Marcel, le petit-fils efféminé de Tante Wilhelmine, s’attache rapidement à cette gentille cousine tombée du ciel. Les deux jeunes gens se promènent ensemble et se confient leurs secrets mutuels. Fascinée par l’odeur de cannelle de Claudine, « Une odeur chaude, une odeur de sucrerie exotique », une « odeur de tarte viennoise, une odeur bonne à manger », Marcel, sent, quant à lui, le « foin coupé », une odeur jugée par lui « bien simplette ». Lorsque Claudine embrasse la joue veloutée de Marcel, c’est un bouquet floral, puis fruité qui lui monte aux narines. Le parfum de Marcel est un parfum complexe, qui « ne se respire bien qu’avec la bouche » !

Marcel, un blond aux yeux bleus, qui contraste avec la brune Claudine. Un garçon, qui « sent bon » comme une fille et qui sort avec un certain Charlie.

Toutefois, en apprenant que son père est amoureux de Claudine… Changement d’attitude pour celui qui pense à son héritage ! A son avis, cette Claudine a bien manœuvré dans le but de se faire épouser par un parti tout à fait honorable.

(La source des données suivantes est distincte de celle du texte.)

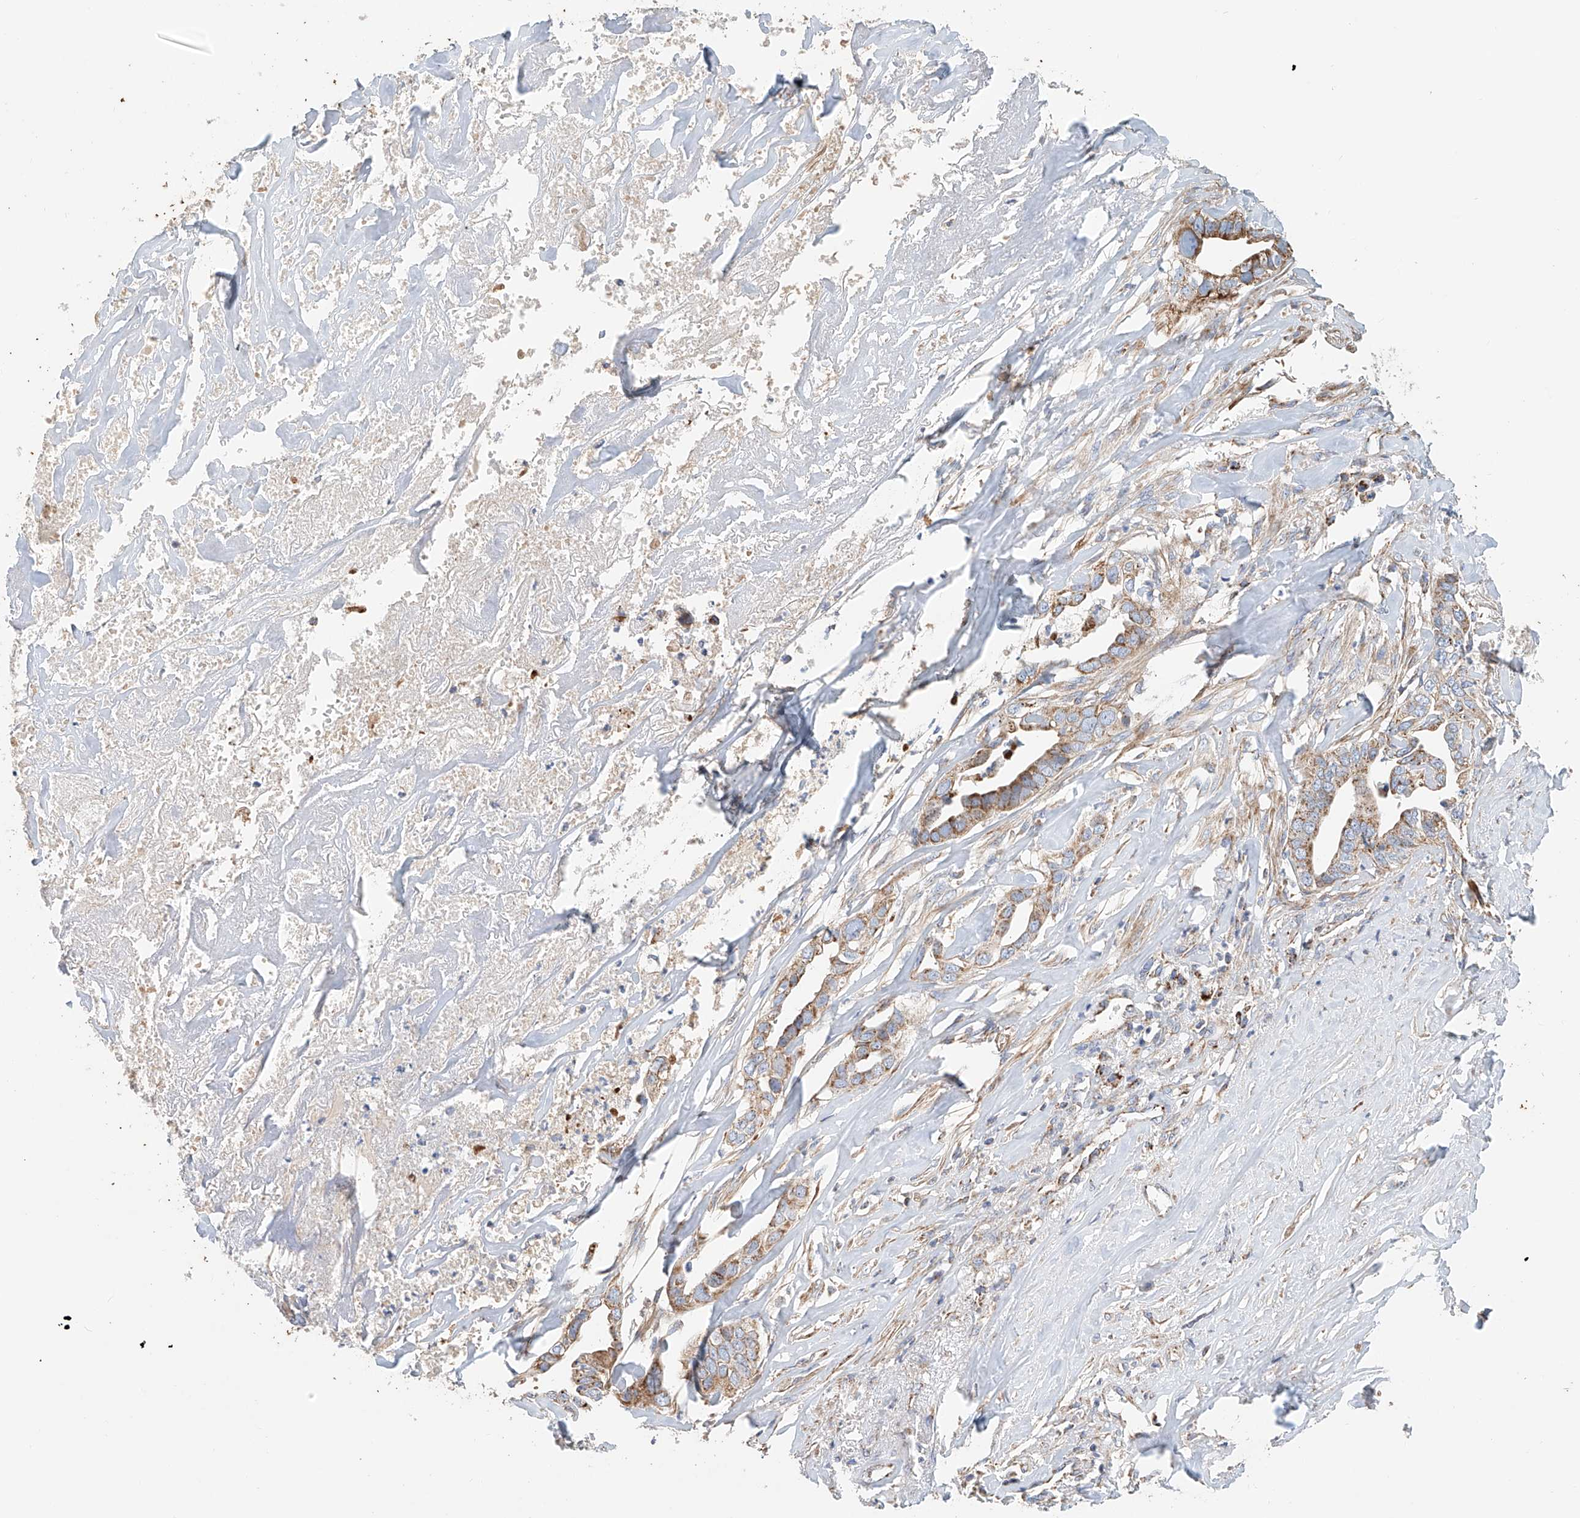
{"staining": {"intensity": "moderate", "quantity": ">75%", "location": "cytoplasmic/membranous"}, "tissue": "liver cancer", "cell_type": "Tumor cells", "image_type": "cancer", "snomed": [{"axis": "morphology", "description": "Cholangiocarcinoma"}, {"axis": "topography", "description": "Liver"}], "caption": "Immunohistochemistry (IHC) of liver cancer (cholangiocarcinoma) reveals medium levels of moderate cytoplasmic/membranous staining in about >75% of tumor cells. Using DAB (3,3'-diaminobenzidine) (brown) and hematoxylin (blue) stains, captured at high magnification using brightfield microscopy.", "gene": "MCL1", "patient": {"sex": "female", "age": 79}}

Un oncle, cousin par alliance qui sent bon le premier amour

Le mari de Ida, le père de Marcel, séduit rapidement la jeune Claudine qui, après l’avoir appelé sobrement « mon oncle », se décide à l’appeler Renaud, pour plus d’intimité. Un bel homme à femmes, qui s’y connaît en matière de séduction et qui fleure bon le « tabac blond ». La quarantaine passée, la chevelure argentée, de fines rides aux coins des yeux… et l’art de plaire aux femmes. Lorsque Renaud comprend que son amour est partagé, le voilà aux anges, embaumé par celle qu’il appelle avec tendresse « Cher parfum » !

Et une copine de Montigny qui a réussi à Paris

Croisée dans les rues de Paris, la petite Luce joue à la dame… Entretenue par un oncle, la jeune fille vit dans le luxe et l’oisiveté. Un parfum de « Chypre » exhale de sa petite personne bien soignée.

Et un critique de théâtre à la barbe blonde comme les blés

Au théâtre, Renaud est comme un poisson dans l’eau, saluant l’un, baisant la main de l’autre. Bellaigue et sa barbe dorée « à l’eau oxygénée » est pointé du doigt d’un air moqueur !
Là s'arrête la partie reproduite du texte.